**MISE EN PRATIQUE**
1. D'après l'éditorial sur la pédagogie libérale, quelle part de la distribution de la richesse nationale annuelle beaucoup de Français jugent-ils normal que l'État contrôle ?
2. Rédigez la suite de l'éditorial sur la pédagogie libérale, en reprenant juste après sa dernière phrase.

**SECTION DU DOCUMENT**
━━━━

Cercles libéraux
Courriel bimensuel des Cercles thématiques N° 15


Editorial


Les libéraux sont des pédagogues

Nous, libéraux, sommes investis d’une mission pédagogique essentielle : convaincre les Français que de profondes réformes sont nécessaires et urgentes.
La pédagogie est un art, c’est aussi une science qui fait appel à des règles précises.
Un point important est de tenir compte de l’état d’esprit des personnes à qui l’on s’adresse. Pas question de contrer frontalement les convictions de nos concitoyens. Nous connaissons la règle : est vrai ce que l’opinion générale considère comme vrai.
Par exemple, beaucoup de Français estiment normal que l’Etat contrôle plus de 50 % de la distribution de richesse nationale annuelle.

━━━━

[Enregistrements du jeu de données]

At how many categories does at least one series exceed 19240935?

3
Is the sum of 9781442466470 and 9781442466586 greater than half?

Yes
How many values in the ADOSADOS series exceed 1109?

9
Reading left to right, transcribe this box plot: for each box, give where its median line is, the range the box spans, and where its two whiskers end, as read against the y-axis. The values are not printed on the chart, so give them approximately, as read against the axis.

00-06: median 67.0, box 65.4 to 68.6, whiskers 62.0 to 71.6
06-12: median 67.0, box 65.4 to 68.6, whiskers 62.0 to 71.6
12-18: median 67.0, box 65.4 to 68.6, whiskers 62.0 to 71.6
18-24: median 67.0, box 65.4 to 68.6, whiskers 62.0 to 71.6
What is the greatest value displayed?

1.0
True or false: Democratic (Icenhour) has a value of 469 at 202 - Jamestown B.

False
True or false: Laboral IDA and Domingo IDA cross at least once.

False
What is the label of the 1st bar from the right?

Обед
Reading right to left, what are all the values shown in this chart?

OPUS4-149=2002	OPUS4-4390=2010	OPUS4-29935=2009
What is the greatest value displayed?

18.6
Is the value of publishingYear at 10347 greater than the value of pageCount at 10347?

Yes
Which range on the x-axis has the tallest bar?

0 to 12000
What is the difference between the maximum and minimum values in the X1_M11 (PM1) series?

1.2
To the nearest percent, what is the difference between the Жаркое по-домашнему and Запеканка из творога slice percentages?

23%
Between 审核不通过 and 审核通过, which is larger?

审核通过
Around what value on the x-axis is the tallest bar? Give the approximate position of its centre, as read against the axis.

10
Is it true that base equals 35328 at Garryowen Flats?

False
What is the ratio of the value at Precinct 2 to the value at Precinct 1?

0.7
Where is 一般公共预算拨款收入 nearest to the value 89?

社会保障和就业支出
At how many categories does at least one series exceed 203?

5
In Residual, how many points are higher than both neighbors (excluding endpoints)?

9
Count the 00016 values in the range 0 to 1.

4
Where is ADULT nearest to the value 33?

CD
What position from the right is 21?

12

━━━━

**RÉPONSES NUMÉROTÉES**
1. Plus de 50 %.

2.
Nous, libéraux, pensons que c’est une proportion trop élevée, qui génère des problèmes graves et qui doit être diminuée d’urgence.
Mais faut-il afficher un tel objectif au premier rang de notre programme ? Sans doute pas, car il s’agit en réalité d’un faux débat. Ces 50 % contiennent les assurances sociales, dont une part concerne la solidarité, tandis que la plus grande proportion est constituée en réalité d’assurances pures et simples. Certes, ces assurances sont obligatoires et elles sont fournies par des entités bureaucratiques en monopole, mais cela ne leur enlève pas leur caractère de service à la personne, service marchand par nature.
Il nous suffira d’ouvrir la sécurité sociale (assurance maladie, chômage, vieillesse…) à la concurrence dès le premier euro, et de réviser son caractère obligatoire pour faire sortir ces énormes masses financières du secteur géré par l’Etat (hors la part solidarité). La vraie réforme est là, c’est celle qui fera avancer la responsabilité, à partir de quoi les problèmes de fonctionnement trouvent leur solution. Elle fera aussi baisser le taux de richesse nationale contrôlée par l’Etat, mais ce n’est pas le point principal.